◆ Extrait du document

» Doit-on perdre aujourd’hui tout espoir que l’école maternelle ait un jour les moyens d’une véritable prévention de l’échec en mathématiques ? » Spécialiste de la didactique des mathématiques, Rémi Brissiaud montre à l’aide d’exemples précis comment se construisent de fausses représentations mathématiques. Comment faire face à l’échec scolaire ? « Rêvons à des enseignants formés aux travaux de psychologie qui permettent de comprendre pourquoi une proposition a priori de bon sens comme : « pour apprendre les nombres, il faut commencer par apprendre à compter des objets », ne résiste pas à l’analyse minutieuse des difficultés que rencontrent les enfants à comprendre le comptage »…
Les enfants de 2-3 ans, dans le même temps qu’ils apprennent à parler, construisent leurs premières connaissances numériques. Quelles sont-elles ? Un constat émerge des recherches récentes : il y a de grandes différences entre les enfants selon leur langue maternelle. Ainsi les enfants anglophones sont en avance dans leur compréhension des 3 premiers nombres sur les enfants francophones (Hodent, Bryant & Houdé, 2005) ; ils sont également en avance sur les enfants nippophones (Sarnecka et collègues, 2007). Dans cette dernière recherche, l’activité des enfants consiste à donner un nombre déterminé d’objets : « Donne-moi N cubes. Les chercheurs visent à apprécier la connaissance des 3 premiers nombres. À 3 ans environ les enfants anglophones savent donner 2 objets en moyenne (ce qui signifie que certains ne réussissent que lorsque N = 1 alors que d’autres réussissent de manière fiable jusqu’à N = 3). Les enfants nippophones ne savent donner qu’un seul objet en moyenne. Comment expliquer une telle différence ?
On se doute que les parents japonais enseignent la comptine verbale (« un, deux, trois…) et le comptage d’objets tout autant que les parents états-uniens. Cependant, nous allons voir que :
– Cet enseignement du comptage d’objets ne produit pas les effets escomptés parce que les enfants de cet âge ne comprennent généralement pas comment il permet d’accéder au nombre.
– Lorsque la langue maternelle ne favorise pas le franchissement de cet obstacle, certains enfants s’enferment dans un comptage rituel qui peut constituer les prémisses d’un échec grave et durable en mathématiques.
– Fort heureusement, il est raisonnable de penser que quelle que soit la langue maternelle, une autre façon de « parler les nombres » en PS, en s’adressant de manière prioritaire aux enfants de 2-3 ans dont les conditions socio-culturelles créent un risque de difficultés langagières, aurait un rôle de prévention extrêmement efficace.

◆ Données
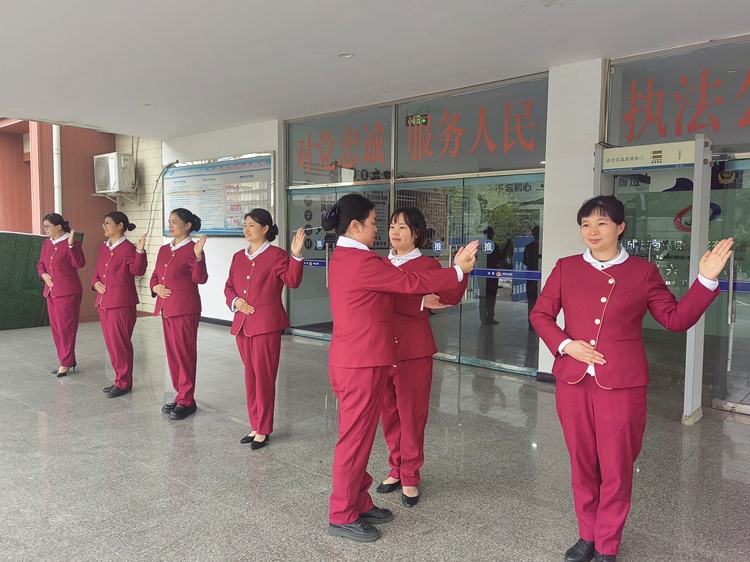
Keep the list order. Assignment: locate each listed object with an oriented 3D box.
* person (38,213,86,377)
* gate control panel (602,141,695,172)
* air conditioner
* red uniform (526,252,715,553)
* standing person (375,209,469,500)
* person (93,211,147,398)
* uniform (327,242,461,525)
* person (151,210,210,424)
[{"bbox_3d":[-3.249,0.140,6.033,0.590,1.630,0.380,2,4,26],"label":"person"},{"bbox_3d":[2.218,-0.982,4.722,0.683,0.201,0.180,4,5,39],"label":"gate control panel"},{"bbox_3d":[-4.803,-1.970,10.815,0.858,0.673,0.323,4,5,39],"label":"air conditioner"},{"bbox_3d":[1.032,0.547,2.493,0.770,1.310,0.350,3,5,32],"label":"red uniform"},{"bbox_3d":[0.204,0.394,3.093,0.640,1.580,0.430,3,4,28],"label":"standing person"},{"bbox_3d":[-2.325,0.204,5.210,0.600,1.630,0.380,3,5,35],"label":"person"},{"bbox_3d":[0.076,0.490,2.779,0.660,1.330,0.460,1,4,12],"label":"uniform"},{"bbox_3d":[-1.551,0.253,4.585,0.600,1.630,0.380,3,5,37],"label":"person"}]

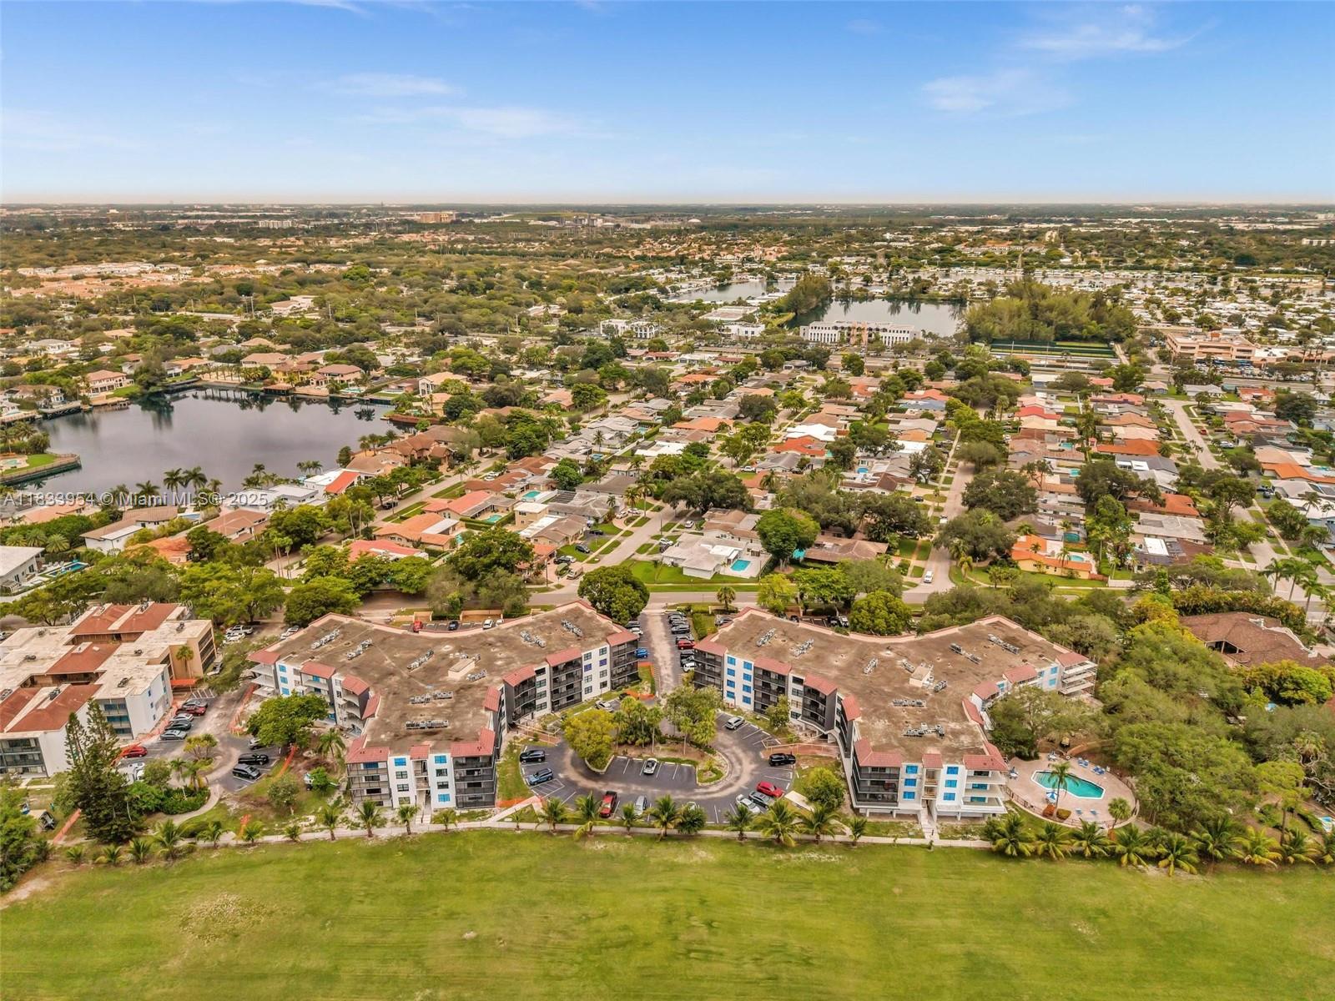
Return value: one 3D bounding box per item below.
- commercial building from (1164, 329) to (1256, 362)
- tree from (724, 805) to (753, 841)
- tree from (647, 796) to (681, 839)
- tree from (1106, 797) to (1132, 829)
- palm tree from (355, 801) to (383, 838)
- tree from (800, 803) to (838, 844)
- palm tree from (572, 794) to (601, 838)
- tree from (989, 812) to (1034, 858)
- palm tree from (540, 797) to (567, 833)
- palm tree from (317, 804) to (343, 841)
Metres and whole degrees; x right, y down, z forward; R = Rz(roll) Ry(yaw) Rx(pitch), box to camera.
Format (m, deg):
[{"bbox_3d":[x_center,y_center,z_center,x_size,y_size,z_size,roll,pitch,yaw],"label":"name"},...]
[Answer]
[{"bbox_3d":[357.621,-100.079,611.607,43.200,11.230,50.000,7,19,19],"label":"commercial building"},{"bbox_3d":[11.474,52.187,149.582,4.400,6.380,4.400,0,18,0],"label":"tree"},{"bbox_3d":[-0.600,52.310,152.520,6.000,7.000,6.000,0,18,0],"label":"tree"},{"bbox_3d":[73.944,51.645,151.745,3.700,6.080,3.700,0,18,0],"label":"tree"},{"bbox_3d":[-49.370,52.570,152.190,4.900,6.700,4.900,0,18,0],"label":"palm tree"},{"bbox_3d":[24.870,52.910,150.640,6.400,7.000,6.400,0,18,0],"label":"tree"},{"bbox_3d":[-12.790,51.277,150.792,4.700,7.370,4.700,0,18,0],"label":"palm tree"},{"bbox_3d":[55.770,53.630,148.720,7.200,6.800,7.200,0,18,0],"label":"tree"},{"bbox_3d":[-18.444,51.639,151.242,5.000,6.400,5.000,0,18,0],"label":"palm tree"},{"bbox_3d":[-54.271,52.186,149.500,3.900,6.430,3.900,0,18,0],"label":"palm tree"}]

◆ Liste des tâches
1 > Reprenez l'extrait sur l'apprentissage des nombres, de "On se doute" jusqu'à "d’accéder au nombre.", en substituant "adultes" à "parents".
2 > D'après l'extrait sur l'apprentissage des nombres, combien d'objets les enfants nippophones savent-ils donner en moyenne ?
3 > Énumérez les groupes d'enfants désignés par leur langue maternelle dans l'extrait sur l'apprentissage des nombres.

◆ Réponses par tâche
1 >
On se doute que les adultes japonais enseignent la comptine verbale (« un, deux, trois…) et le comptage d’objets tout autant que les adultes états-uniens. Cependant, nous allons voir que :
– Cet enseignement du comptage d’objets ne produit pas les effets escomptés parce que les enfants de cet âge ne comprennent généralement pas comment il permet d’accéder au nombre.

2 > Un seul objet en moyenne.

3 > Les enfants anglophones, les enfants francophones et les enfants nippophones.